Les premiers résultats

Un mois après notre premier échange, nous retrouvons Tim Van Steenbergen. Ses vacances sont terminées et il s’est installé dans le studio de Circuit avec Nassar de Syrie, Suhail du Pakistan et Anush d’Arménie, entre autres. Sur l’une des tables, Mumtaz découpe un tissu noir. «Cela devrait être un pantalon, dit-elle. Au Pakistan, nous les coupons sans utiliser de patron. Nous ne prévoyons pas non plus de poches parce que nous les portons sous un caftan. Mais rien de tout cela n’est autorisé par Tim (rires). J’aime vraiment faire ce travail. Je vis en Belgique depuis quinze ans, mais j’ai appris à coudre au Pakistan dès mon plus jeune âge. Avec ma mère, je confectionnais des vêtements pour bébés ou pour notre famille.»

«Ce pantalon est un bel exemple de la façon dont nous travaillons, nous explique Tim Van Steenbergen. Mumtaz m’a d’abord montré comment on faisait là-bas, puis nous avons cherché ensemble une version qui conviendrait au marché belge. Ce fut un pantalon avec des poches extra-larges, pour accentuer la différence avec les modèles de son pays. Les pantalons sont maintenant prêts pour la production ; nous les avons tous essayés ici. C’est incroyable tout ce qui a été fait en un mois. Il y a quatre semaines, ces gens se sont réunis avec plein d’incertitudes. Aujourd’hui, ils s’entraident, s’amusent ensemble et progressent incroyablement vite. Dans les mois à venir, nous les aiderons à déterminer leurs perspectives d’avenir sur le marché du travail. Suhail, un Palestinien, pourrait par exemple s’orienter vers le secteur de la décoration d’intérieur. C’est un excellent piqueur».

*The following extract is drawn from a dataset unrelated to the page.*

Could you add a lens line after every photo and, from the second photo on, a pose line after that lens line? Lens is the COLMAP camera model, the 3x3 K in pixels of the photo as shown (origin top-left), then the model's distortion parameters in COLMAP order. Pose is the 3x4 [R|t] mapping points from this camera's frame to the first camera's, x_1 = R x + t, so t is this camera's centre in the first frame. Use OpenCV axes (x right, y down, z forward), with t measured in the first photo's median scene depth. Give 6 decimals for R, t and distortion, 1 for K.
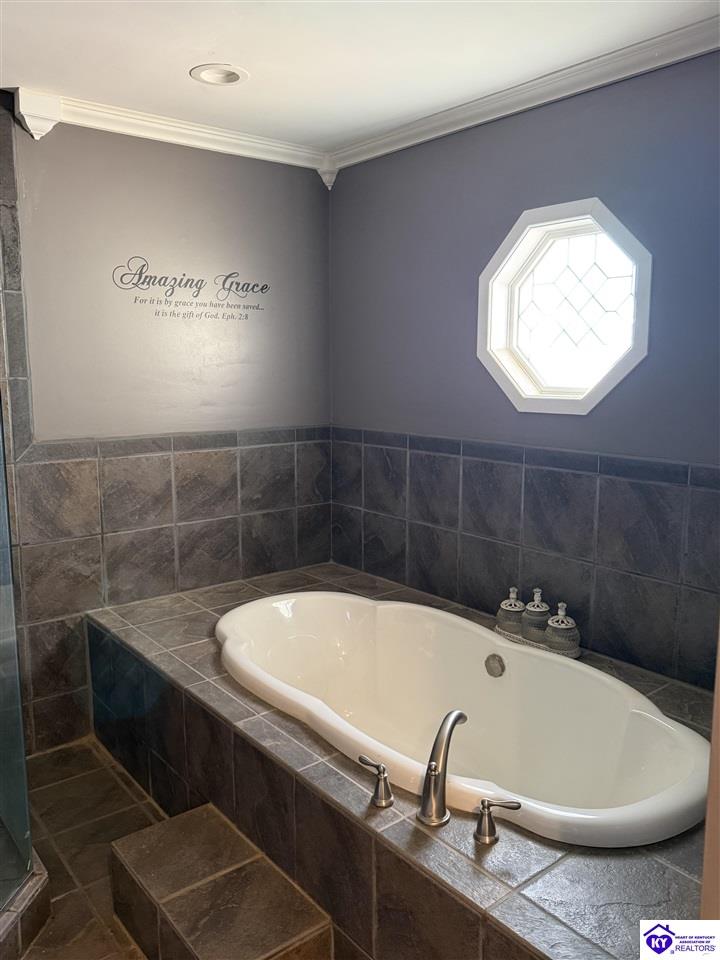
lens RADIAL K [[754.5, 0, 367.1], [0, 754.5, 479.5], [0, 0, 1]] dist [0.089830, -0.141702]
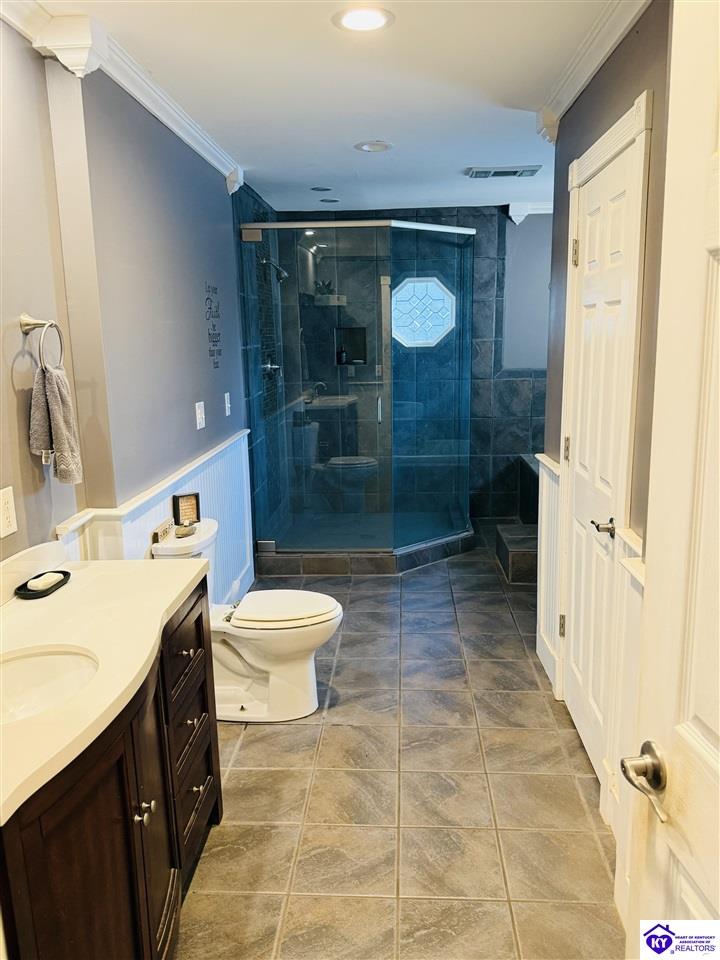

L’équipe de RE Antwerp. En haut à gauche: Benoit Bethume, Ruth Goossens et Tim Van Steenbergen.
L’équipe de RE Antwerp. En haut à gauche: Benoit Bethume, Ruth Goossens et Tim Van Steenbergen. © Sanad Latefa

«Ce projet est tout ce dont j’avais rêvé, déclare Anush, qui a quitté l’Arménie, où il était styliste, au début de l’année. J’adore travailler de manière créative et Tim m’apprend maintenant à faire un tee-shirt avec un col drapé. Je n’ai rencontré que des Belges sympathiques. Etes-vous tous comme ça, ou ai-je de la chance?».